Radio Cumbria is to cut local programming and jobs after an eight-month review of local radio by the BBC.

Julie Clayton photo
Julie Clayton

The 30 or so workers at Radio Cumbria were told yesterday that they were facing cuts of nine per cent, compared to 11 per cent nationally. It is believed the cuts could equate to three or four job losses which the BBC hopes will be voluntary.

The news, however, was not as bad as initially feared when it was announced last year that the station could face cuts of nine jobs and the loss of 50 hours of local programming.

Staff were told in meetings with new station editor Mark Elliott yesterday.
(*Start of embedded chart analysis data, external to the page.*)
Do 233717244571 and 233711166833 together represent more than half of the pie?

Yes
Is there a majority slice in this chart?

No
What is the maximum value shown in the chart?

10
Fifteen hours of local programming will be cut and the 7pm to 10pm slot will be changed to an ‘all England’ programme.

BBC Radio Cumbria NUJ representative Julie Clayton said the cuts would affect “some of our most popular presenters”.

“Nine per cent cuts won’t be easy to achieve and it will mean unwelcome changes that will be noticed by the listeners,” she said.
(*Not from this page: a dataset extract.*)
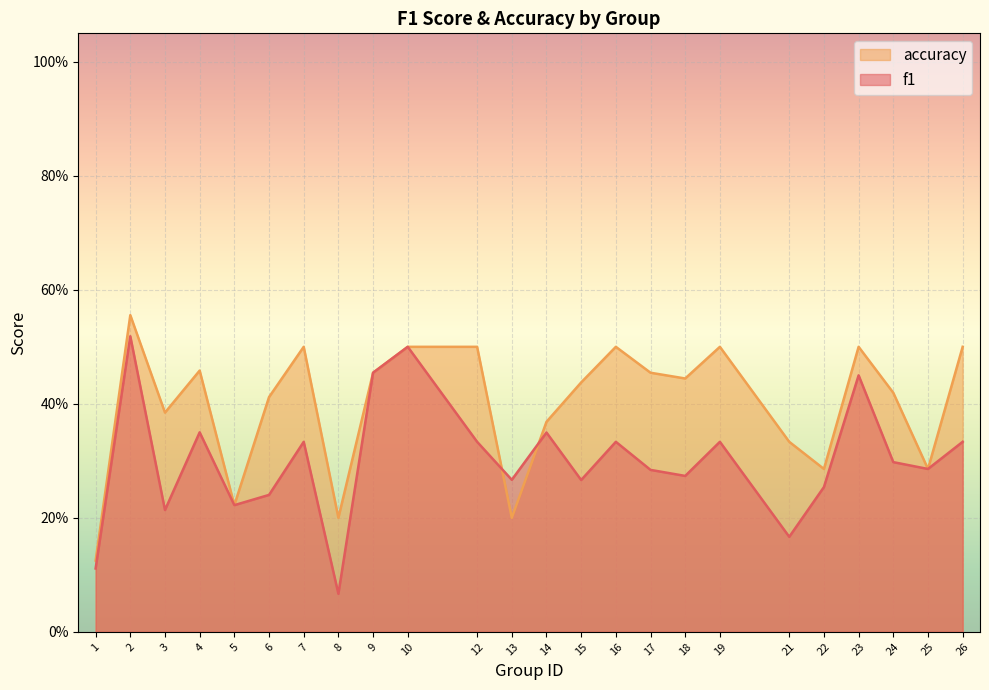

Rank the series by their average value, from lowest to highest.

f1, accuracy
“But compared to the BBC’s original plans to cut our budget by 20 per cent and get rid of a third of our staff, it’s not as bad as it could have been.”

Ms Clayton said the cuts would mean more job losses from the station, which earlier this year saw former editor Nigel Dyson step down after 14 years at the station and 36 with the BBC.

The BBC announced last year that local radio was facing cuts under the Delivering Quality First plans and a review was carried out by the BBC Trust.

The station initially feared it stood to lose 9.4 full-time-equivalent posts, which equates to 12 or 13 members of staff – a third of the workforce, and 50 hours of local programming.

That prompted a campaign by local politicians to save Radio Cumbria, with council leader Mike Mitchelson urging listeners to lobby the BBC Trust.

The trust then announced in February that the BBC could not make the massive cuts to local radio initially planned.

“We’re pleased that the trust listened to the views of Cumbrians and asked the BBC to think again,” Ms Clayton said.

“It shows that our unique role is valued by our listeners and all the team are grateful to the people and politicians who made a strong case for BBC local radio.”

Mr Elliott was unavailable for comment today but it is understood consultation on voluntary redundancies began yesterday.

Lord Patten, BBC Trust Chairman, said yesterday marked “the end of a lengthy process for the BBC”.

“Delivering the changes we have approved will be challenging but they are necessary,” he said.

“We’ve listened carefully to the views of those who care about the BBC, and taken our time to get this right, encouraging the executive to amend plans where we think they need further thought, as the changes to local radio proposals show.

“Our focus now is to ensure that audiences notice as little change as possible to the services they know and love, and we will be monitoring audience reactions very carefully through our ongoing programme of reviews and reports.”